The Bank of Ghana has pegged the new capital requirement for rural banks at GH¢150,000 but few of them have been able to meet the requirement.
There is, however, no fixed time for the banks to meet the requirement.
Mr Asiedu-Mante said an expanded operation emerging from increased capital base could transform most of the rural banks into strong and viable institutions.
His book titled: “Rural Banking in Ghana” is the first-ever textbook and reference book on rural banking practice in Ghana that seeks to provide guidance to bankers (both in training and practice).
The book details the financial intermediation role of the rural banks; credit management practices and challenges; security and operational issues; prudential supervision and causes of distress in rural banks and outlines the development roles expected of rural banks.

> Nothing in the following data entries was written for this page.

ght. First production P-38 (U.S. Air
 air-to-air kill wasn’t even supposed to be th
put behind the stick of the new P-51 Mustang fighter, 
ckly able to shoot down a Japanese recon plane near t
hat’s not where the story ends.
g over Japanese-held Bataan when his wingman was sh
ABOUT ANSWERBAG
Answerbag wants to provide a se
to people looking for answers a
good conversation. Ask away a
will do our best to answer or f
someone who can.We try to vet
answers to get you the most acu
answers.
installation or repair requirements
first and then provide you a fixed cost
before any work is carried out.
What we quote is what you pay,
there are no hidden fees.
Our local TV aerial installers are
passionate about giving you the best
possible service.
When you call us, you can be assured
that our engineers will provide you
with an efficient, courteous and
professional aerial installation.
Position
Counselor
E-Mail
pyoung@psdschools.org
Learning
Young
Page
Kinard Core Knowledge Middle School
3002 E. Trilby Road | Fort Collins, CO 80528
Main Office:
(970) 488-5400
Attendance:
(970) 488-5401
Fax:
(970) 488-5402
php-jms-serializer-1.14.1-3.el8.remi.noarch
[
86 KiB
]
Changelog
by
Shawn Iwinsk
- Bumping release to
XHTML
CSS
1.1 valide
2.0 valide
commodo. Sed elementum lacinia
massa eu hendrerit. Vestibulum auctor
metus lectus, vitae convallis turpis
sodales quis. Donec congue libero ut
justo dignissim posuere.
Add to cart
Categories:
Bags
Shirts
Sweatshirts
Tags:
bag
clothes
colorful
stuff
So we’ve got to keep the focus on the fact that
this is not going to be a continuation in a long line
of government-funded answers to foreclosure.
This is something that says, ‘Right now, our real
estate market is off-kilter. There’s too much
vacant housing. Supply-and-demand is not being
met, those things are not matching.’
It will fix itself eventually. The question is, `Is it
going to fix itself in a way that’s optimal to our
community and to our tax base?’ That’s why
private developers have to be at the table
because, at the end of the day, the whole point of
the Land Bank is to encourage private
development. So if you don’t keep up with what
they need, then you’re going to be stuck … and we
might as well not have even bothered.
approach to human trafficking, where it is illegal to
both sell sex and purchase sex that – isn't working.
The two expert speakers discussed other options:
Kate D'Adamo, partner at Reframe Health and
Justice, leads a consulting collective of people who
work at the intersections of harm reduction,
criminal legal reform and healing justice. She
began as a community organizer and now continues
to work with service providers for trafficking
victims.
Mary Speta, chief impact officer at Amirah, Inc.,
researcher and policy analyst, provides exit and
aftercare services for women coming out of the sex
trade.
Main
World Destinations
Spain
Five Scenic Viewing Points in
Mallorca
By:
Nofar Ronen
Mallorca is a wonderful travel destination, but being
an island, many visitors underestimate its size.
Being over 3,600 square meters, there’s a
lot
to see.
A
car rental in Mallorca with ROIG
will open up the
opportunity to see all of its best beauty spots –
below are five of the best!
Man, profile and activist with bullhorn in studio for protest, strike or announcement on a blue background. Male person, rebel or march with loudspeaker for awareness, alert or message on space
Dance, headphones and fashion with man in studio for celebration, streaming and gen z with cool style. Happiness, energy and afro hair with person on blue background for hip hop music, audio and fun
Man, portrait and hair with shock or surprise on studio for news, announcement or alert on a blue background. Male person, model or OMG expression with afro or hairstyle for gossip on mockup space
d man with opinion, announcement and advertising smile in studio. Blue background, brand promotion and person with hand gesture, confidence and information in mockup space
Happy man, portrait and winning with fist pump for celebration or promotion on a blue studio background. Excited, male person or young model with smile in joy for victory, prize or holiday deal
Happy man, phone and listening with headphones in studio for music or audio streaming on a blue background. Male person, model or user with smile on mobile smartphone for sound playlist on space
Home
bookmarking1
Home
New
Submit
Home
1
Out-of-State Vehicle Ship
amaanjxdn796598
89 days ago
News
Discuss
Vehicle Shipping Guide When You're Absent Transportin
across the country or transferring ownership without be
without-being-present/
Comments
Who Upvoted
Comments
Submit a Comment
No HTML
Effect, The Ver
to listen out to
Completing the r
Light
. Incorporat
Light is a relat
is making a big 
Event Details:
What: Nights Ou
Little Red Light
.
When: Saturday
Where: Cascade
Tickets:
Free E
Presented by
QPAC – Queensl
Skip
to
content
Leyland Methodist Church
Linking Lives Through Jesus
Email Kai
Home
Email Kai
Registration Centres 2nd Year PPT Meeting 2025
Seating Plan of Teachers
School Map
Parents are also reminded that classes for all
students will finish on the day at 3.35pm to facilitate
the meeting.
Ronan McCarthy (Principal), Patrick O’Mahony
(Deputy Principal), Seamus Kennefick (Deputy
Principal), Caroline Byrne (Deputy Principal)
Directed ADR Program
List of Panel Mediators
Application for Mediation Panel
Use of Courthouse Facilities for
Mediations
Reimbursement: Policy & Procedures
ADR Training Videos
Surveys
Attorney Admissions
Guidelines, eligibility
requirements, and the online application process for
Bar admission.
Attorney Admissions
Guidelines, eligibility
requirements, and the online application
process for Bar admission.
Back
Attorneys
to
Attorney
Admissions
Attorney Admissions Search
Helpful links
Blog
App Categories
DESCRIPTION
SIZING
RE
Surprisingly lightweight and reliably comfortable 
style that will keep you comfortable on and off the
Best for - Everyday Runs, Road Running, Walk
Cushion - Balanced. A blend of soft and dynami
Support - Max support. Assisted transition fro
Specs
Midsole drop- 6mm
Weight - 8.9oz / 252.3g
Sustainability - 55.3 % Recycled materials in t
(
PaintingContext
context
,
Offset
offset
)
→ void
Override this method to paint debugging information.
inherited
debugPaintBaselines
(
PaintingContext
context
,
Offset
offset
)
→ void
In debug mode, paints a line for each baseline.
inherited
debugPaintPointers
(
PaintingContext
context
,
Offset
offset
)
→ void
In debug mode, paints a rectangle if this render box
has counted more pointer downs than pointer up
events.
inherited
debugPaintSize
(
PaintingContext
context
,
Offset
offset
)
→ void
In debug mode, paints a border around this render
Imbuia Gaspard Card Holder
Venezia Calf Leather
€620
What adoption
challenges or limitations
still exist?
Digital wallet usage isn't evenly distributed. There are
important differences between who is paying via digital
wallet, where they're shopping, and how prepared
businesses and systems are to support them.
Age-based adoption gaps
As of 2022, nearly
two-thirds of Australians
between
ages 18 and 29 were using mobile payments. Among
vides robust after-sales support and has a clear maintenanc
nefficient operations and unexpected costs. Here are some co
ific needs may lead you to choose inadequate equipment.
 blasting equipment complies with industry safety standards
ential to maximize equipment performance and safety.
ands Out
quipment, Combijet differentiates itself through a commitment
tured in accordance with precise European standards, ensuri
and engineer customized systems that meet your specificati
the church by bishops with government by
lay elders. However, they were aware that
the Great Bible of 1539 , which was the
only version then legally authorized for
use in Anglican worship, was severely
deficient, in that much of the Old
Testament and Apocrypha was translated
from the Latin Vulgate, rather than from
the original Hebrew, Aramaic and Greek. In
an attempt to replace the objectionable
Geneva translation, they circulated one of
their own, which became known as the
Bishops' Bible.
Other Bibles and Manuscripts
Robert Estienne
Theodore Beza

Mr Asiedu-Mante, currently the Board Chairman of Stanbic Bank, Ghana, said the strongest and the best managed rural banks could become the head office in the merged entity while the others became branches.
However, he said, a lot of work needed to be done to ensure that the mergers worked well, especially the education of stakeholders and getting the necessary consent of all.
Mr Kwesi Amissah-Arthur, Governor of the Central Bank, who chaired the function, noted the pioneering role played by the Bank of Ghana in nurturing rural banks to serve as catalysts in the communities they served.
Mr Asiedu-Mante served at the Bank of Ghana for about 38 years, during which time he gained considerable experience in rural banking activities and regulations.
He was the Chairman of the Bank of Ghana’s Transition Apex Steering Committee — a committee that saw the formation of the Apex body for rural banks in Ghana.